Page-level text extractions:
════════

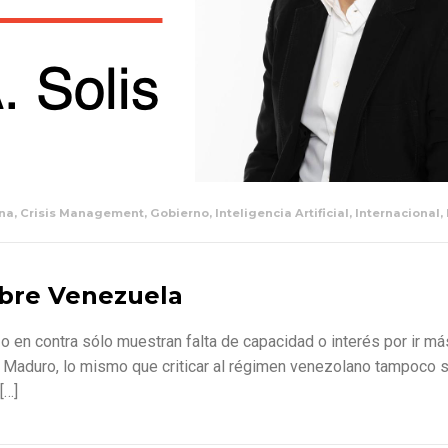
na
,
Crisis Management
,
Gobierno
,
Inteligencia Artificial
,
Internacional
,
obre Venezuela
 en contra sólo muestran falta de capacidad o interés por ir más al
 Maduro, lo mismo que criticar al régimen venezolano tampoco s
[…]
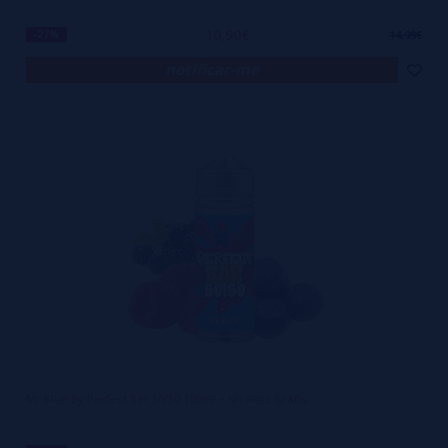
10,90€
-27%
14,99€
notificar-me
Mr Blue By Perfect Bar 50/50 100ml + Nicokits Gratis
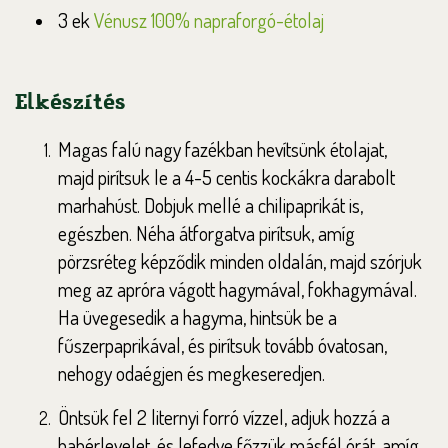
3 ek
Vénusz 100% napraforgó-étolaj
Elkészítés
Magas falú nagy fazékban hevítsünk étolajat,
majd pirítsuk le a 4-5 centis kockákra darabolt
marhahúst. Dobjuk mellé a chilipaprikát is,
egészben. Néha átforgatva pirítsuk, amíg
pörzsréteg képződik minden oldalán, majd szórjuk
meg az apróra vágott hagymával, fokhagymával.
Ha üvegesedik a hagyma, hintsük be a
fűszerpaprikával, és pirítsuk tovább óvatosan,
nehogy odaégjen és megkeseredjen.
Öntsük fel 2 liternyi forró vízzel, adjuk hozzá a
babérlevelet, és lefedve főzzük másfél órát, amíg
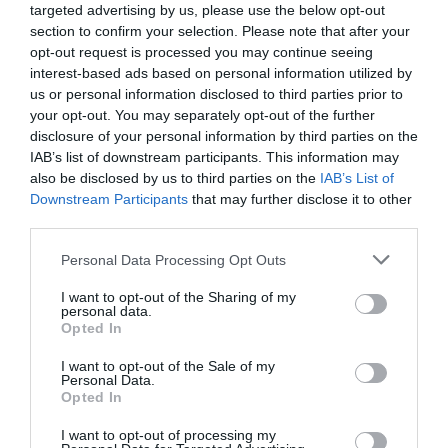
targeted advertising by us, please use the below opt-out
el modelo de inclusión financiera que ha
section to confirm your selection. Please note that after your
comenzado su entidad. A través de iniciativas
opt-out request is processed you may continue seeing
como
#CEApropa
han llegado a más de
300
interest-based ads based on personal information utilized by
pueblos de 500 habitantes
de toda Catalunya.
us or personal information disclosed to third parties prior to
your opt-out. You may separately opt-out of the further
"Es uno de los mejores proyectos que tenemos
disclosure of your personal information by third parties on the
porque interpela a la misma entidad", ha
IAB’s list of downstream participants. This information may
celebrado Cavallé.
also be disclosed by us to third parties on the
IAB’s List of
Downstream Participants
that may further disclose it to other
third parties.
Esta propuesta acerca la banca a los lugares
peor comunicados de Catalunya que no disponen
Personal Data Processing Opt Outs
de ninguna sucursal ni oficina. Lo hace a través
I want to opt-out of the Sharing of my
personal data.
de
furgonetas
que contienen cajeros que
Opted In
aceptan tarjetas de cualquier banco y un técnico
I want to opt-out of the Sale of my
comercial. "Se han llegado a cerrar hipotecas
Personal Data.
en las furgonetas", ha revelado Llopis, que
Opted In
también ha explicado que algunos alcaldes se han
I want to opt-out of processing my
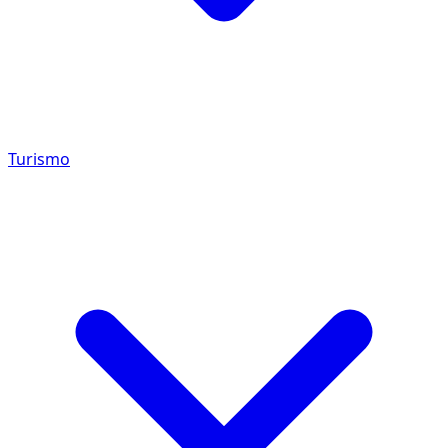
Turismo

════════

• TASK INSTRUCTIONS:
Print only the lines running from the one containing "Maduro, lo mismo" to the end of the data above, exactly; include no pictures.

• RESULT FOR THIS TASK:
 Maduro, lo mismo que criticar al régimen venezolano tampoco s
[…]
10,90€
-27%
14,99€
notificar-me
Mr Blue By Perfect Bar 50/50 100ml + Nicokits Gratis
3 ek
Vénusz 100% napraforgó-étolaj
Elkészítés
Magas falú nagy fazékban hevítsünk étolajat,
majd pirítsuk le a 4-5 centis kockákra darabolt
marhahúst. Dobjuk mellé a chilipaprikát is,
egészben. Néha átforgatva pirítsuk, amíg
pörzsréteg képződik minden oldalán, majd szórjuk
meg az apróra vágott hagymával, fokhagymával.
Ha üvegesedik a hagyma, hintsük be a
fűszerpaprikával, és pirítsuk tovább óvatosan,
nehogy odaégjen és megkeseredjen.
Öntsük fel 2 liternyi forró vízzel, adjuk hozzá a
babérlevelet, és lefedve főzzük másfél órát, amíg
targeted advertising by us, please use the below opt-out
el modelo de inclusión financiera que ha
section to confirm your selection. Please note that after your
comenzado su entidad. A través de iniciativas
opt-out request is processed you may continue seeing
como
#CEApropa
han llegado a más de
300
interest-based ads based on personal information utilized by
pueblos de 500 habitantes
de toda Catalunya.
us or personal information disclosed to third parties prior to
your opt-out. You may separately opt-out of the further
"Es uno de los mejores proyectos que tenemos
disclosure of your personal information by third parties on the
porque interpela a la misma entidad", ha
IAB’s list of downstream participants. This information may
celebrado Cavallé.
also be disclosed by us to third parties on the
IAB’s List of
Downstream Participants
that may further disclose it to other
third parties.
Esta propuesta acerca la banca a los lugares
peor comunicados de Catalunya que no disponen
Personal Data Processing Opt Outs
de ninguna sucursal ni oficina. Lo hace a través
I want to opt-out of the Sharing of my
personal data.
de
furgonetas
que contienen cajeros que
Opted In
aceptan tarjetas de cualquier banco y un técnico
I want to opt-out of the Sale of my
comercial. "Se han llegado a cerrar hipotecas
Personal Data.
en las furgonetas", ha revelado Llopis, que
Opted In
también ha explicado que algunos alcaldes se han
I want to opt-out of processing my
Turismo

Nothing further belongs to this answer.